The mechanistic insights from RBM24 research provide several frameworks for broader therapeutic development:

• RNA Stability Modulation: Research showing RBM24 binding to specific GT-rich regions to enhance mRNA stability presents a paradigm for targeting other tumor suppressors regulated at the post-transcriptional level. This could inform development of RNA-stabilizing therapeutic approaches beyond RBM24/PTEN.

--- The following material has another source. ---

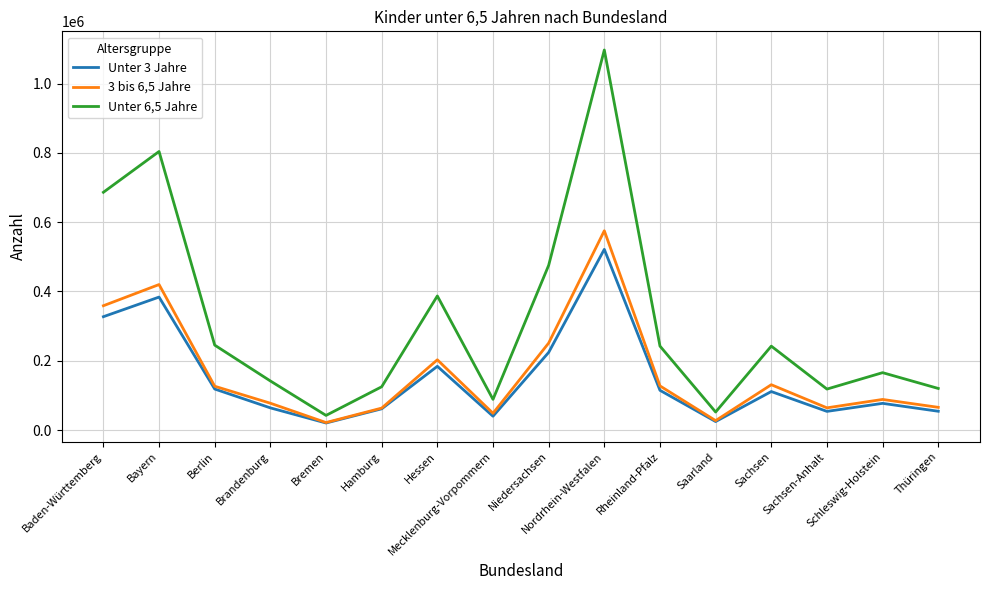

How many values in the 3 bis 6,5 Jahre series are below 126651?

8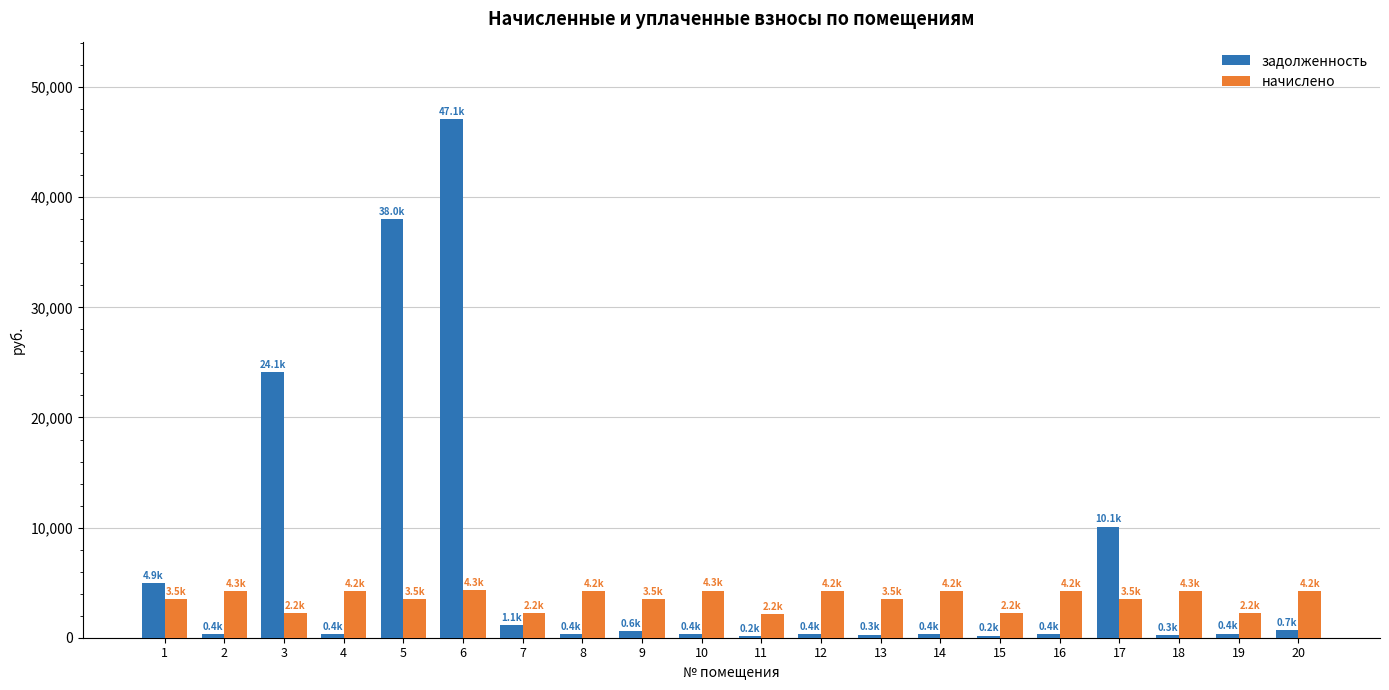

What is the sum of the задолженность values at 20 and 5?

38739.2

• Alternative Signaling Pathway Integration: Studies demonstrated that RBM24's tumor-suppressive effects operate through the PTEN/PI3K/Akt axis , suggesting potential synergies between RBM24-targeted therapies and existing PI3K/Akt inhibitors in clinical development.

• Multi-Cancer Applications: Beyond colorectal cancer, research showed RBM24 suppresses lymph node metastasis and epithelial-mesenchymal transition in hypopharyngeal squamous cell carcinoma by regulating Twist1 , indicating potential therapeutic applications across multiple cancer types.

• Biomarker-Guided Therapy: The correlation between RBM24 expression and patient outcomes provides a model for integrating RNA-binding protein expression profiles into precision oncology approaches, potentially informing treatment decisions across broader cancer populations.